(Supplied passage)
We then analysed the therapeutic window of selonsertib in this model. Mice treated with selonsertib 0.5 h or 1 h after LPS/GalN also showed significant protection against liver injury when compared to vehicle-treated mice but when selonsertib administration was delayed to 2 h or 4 h post LPS/GalN, no protection against liver injury were evident as determined by serum ALT, AST and TBiL levels (Fig. 2c), H&E staining (Fig. 2d), and CBA cytokine analysis (Fig. 2e). We further investigated whether the limited therapeutic window of selonsertib on ALF was related to aberrant JNK activation. Limited LPS/GalN-induced JNK activation was observed as early as 0.5 h and 1 h with almost no JNK and p-JNK translocation to the mitochondria. However, by 2 h, massive JNK activation and extensive mitochondrial translocation had occurred (Fig. 2f, g). The above data suggested that the protective effect of selonsertib on LPS/GalN-induced ALF was dependent on the suppression of early JNK activation and mitochondrial translocation.
Selonsertib suppresses DRP1 mitochondrial translocation and rectifies abnormal mitochondrial dynamics
As DRP1 translocation to mitochondria has been suggested to be downstream of JNK activation and mediate mitochondrial fission [16, 17], we then investigated the effect of selonsertib on JNK-mediated DRP1 activation and mitochondrial translocation in the whole and mitochondrial fractions of liver tissues from mice following 0.5, 1, 2, and 4 h LPS/GalN exposure. As shown in Fig. 3a, LPS/GalN administration induced a gradual elevation in DRP1 phosphorylation at Ser616 (p-DRP1) in whole tissue samples, and a dramatic increase in p-DRP1 was detected at 2 h after LPS/GalN injection. Further analyses of the levels of DRP1 and p-DRP1 proteins in the mitochondrial fraction showed that LPS/GalN injection promoted the translocation of both DRP1 and p-DRP1 to mitochondria, especially 2 h after LPS/GalN injection (Fig. 3b). Interestingly, selonsertib pretreatment effectively suppressed the elevation of DRP1 phosphorylation and its translocation to mitochondria by LPS/GalN induction (Fig. 3c, d).
(End Supplied passage)
(Given information)
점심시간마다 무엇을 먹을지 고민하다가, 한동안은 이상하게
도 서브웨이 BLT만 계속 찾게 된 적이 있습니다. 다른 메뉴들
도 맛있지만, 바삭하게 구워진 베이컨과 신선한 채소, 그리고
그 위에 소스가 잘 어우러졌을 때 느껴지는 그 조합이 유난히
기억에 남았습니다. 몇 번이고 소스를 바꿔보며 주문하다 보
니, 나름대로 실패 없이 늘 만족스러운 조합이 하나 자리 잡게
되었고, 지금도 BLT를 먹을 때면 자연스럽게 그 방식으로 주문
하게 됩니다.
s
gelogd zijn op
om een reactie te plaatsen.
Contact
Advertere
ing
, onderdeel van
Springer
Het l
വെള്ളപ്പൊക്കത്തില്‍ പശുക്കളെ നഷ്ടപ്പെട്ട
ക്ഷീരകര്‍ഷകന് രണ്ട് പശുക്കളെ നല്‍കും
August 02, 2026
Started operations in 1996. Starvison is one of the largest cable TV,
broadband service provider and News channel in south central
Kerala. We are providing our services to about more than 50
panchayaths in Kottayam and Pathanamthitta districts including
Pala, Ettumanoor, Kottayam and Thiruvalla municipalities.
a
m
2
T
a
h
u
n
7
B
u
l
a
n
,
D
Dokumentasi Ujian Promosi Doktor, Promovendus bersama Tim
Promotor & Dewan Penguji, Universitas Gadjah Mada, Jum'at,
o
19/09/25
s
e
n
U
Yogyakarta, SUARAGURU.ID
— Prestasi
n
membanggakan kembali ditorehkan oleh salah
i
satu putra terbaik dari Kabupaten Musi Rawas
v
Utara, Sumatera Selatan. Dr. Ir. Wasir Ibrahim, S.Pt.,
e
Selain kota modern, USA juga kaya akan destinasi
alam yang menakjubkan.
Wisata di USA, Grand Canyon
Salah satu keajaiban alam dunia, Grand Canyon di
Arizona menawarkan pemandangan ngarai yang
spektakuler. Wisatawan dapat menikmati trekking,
(End Given information)
Assigned task:
Answer these from the selonsertib passage:
1. How long after LPS/GalN did giving selonsertib still protect the mice against liver injury?
2. Which serum levels were used to judge liver injury?
3. At which site was DRP1 phosphorylation measured?
The data has nothing to do with the selonsertib passage.

Task output:
1. 0.5 h or 1 h after LPS/GalN.
2. ALT, AST and TBiL.
3. Ser616.